*Requirement*. Reproduce the MU licensing text below word for word, in full.

*Text*.
<<<<
MU has been distributed in Japan by GameOn since February 2003. From GameOn, we
received one-time licensing fees when we entered into the license agreements.
GameOn receives microtransaction payments from MU and Soul of the Ultimate
Nation (SUN) users in Japan, and we receive a certain percentage of the revenue
generated in Japan as a royalty fee.
In other
overseas markets, we licensed MU to game developers and operators such as New
Era Online Co., Ltd. in Thailand (June 2003), Digital Media Exchange, Inc. in
the Philippines (May 2004) and FPT Communications in Vietnam (May 2005). In each
case, we agreed to receive a certain percentage of the revenue generated in each
market as a royalty fee for licensing MU. The terms are usually two years and
renewable. From Digital Media Exchange and FPT Communications, we received
installation fees for setting up the game servers. In Thailand, the licensing
agreement with New Era Online Co., Ltd. ended in June 2006, and we did not renew
the contract.
>>>>
*Dataset entries*.
<<<<
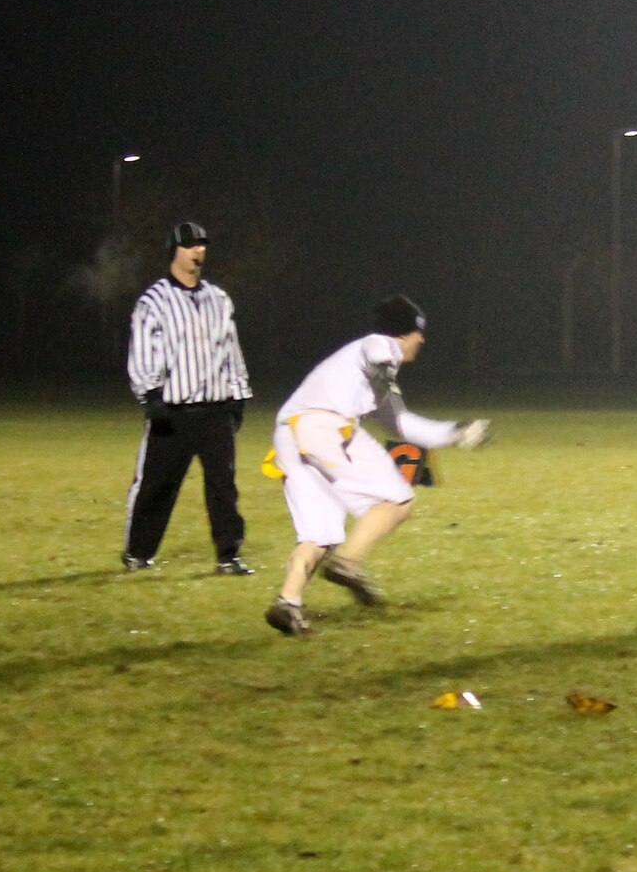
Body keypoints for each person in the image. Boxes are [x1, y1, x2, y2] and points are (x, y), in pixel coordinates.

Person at [262, 295, 491, 636]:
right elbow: (377, 348)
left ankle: (288, 603)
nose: (422, 340)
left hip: (291, 434)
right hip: (324, 428)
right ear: (403, 333)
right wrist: (387, 362)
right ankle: (347, 563)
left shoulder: (372, 372)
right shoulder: (379, 347)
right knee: (399, 499)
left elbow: (402, 426)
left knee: (320, 533)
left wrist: (455, 433)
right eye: (418, 332)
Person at [123, 221, 255, 574]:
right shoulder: (154, 300)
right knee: (156, 485)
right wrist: (150, 396)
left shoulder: (218, 298)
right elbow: (142, 351)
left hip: (214, 409)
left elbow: (231, 350)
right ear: (175, 251)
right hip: (173, 410)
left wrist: (238, 394)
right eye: (191, 245)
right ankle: (138, 552)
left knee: (223, 488)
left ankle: (229, 556)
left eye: (202, 244)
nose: (199, 250)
>>>>
*Reply to the task*.
MU has been distributed in Japan by GameOn since February 2003. From GameOn, we
received one-time licensing fees when we entered into the license agreements.
GameOn receives microtransaction payments from MU and Soul of the Ultimate
Nation (SUN) users in Japan, and we receive a certain percentage of the revenue
generated in Japan as a royalty fee.
In other
overseas markets, we licensed MU to game developers and operators such as New
Era Online Co., Ltd. in Thailand (June 2003), Digital Media Exchange, Inc. in
the Philippines (May 2004) and FPT Communications in Vietnam (May 2005). In each
case, we agreed to receive a certain percentage of the revenue generated in each
market as a royalty fee for licensing MU. The terms are usually two years and
renewable. From Digital Media Exchange and FPT Communications, we received
installation fees for setting up the game servers. In Thailand, the licensing
agreement with New Era Online Co., Ltd. ended in June 2006, and we did not renew
the contract.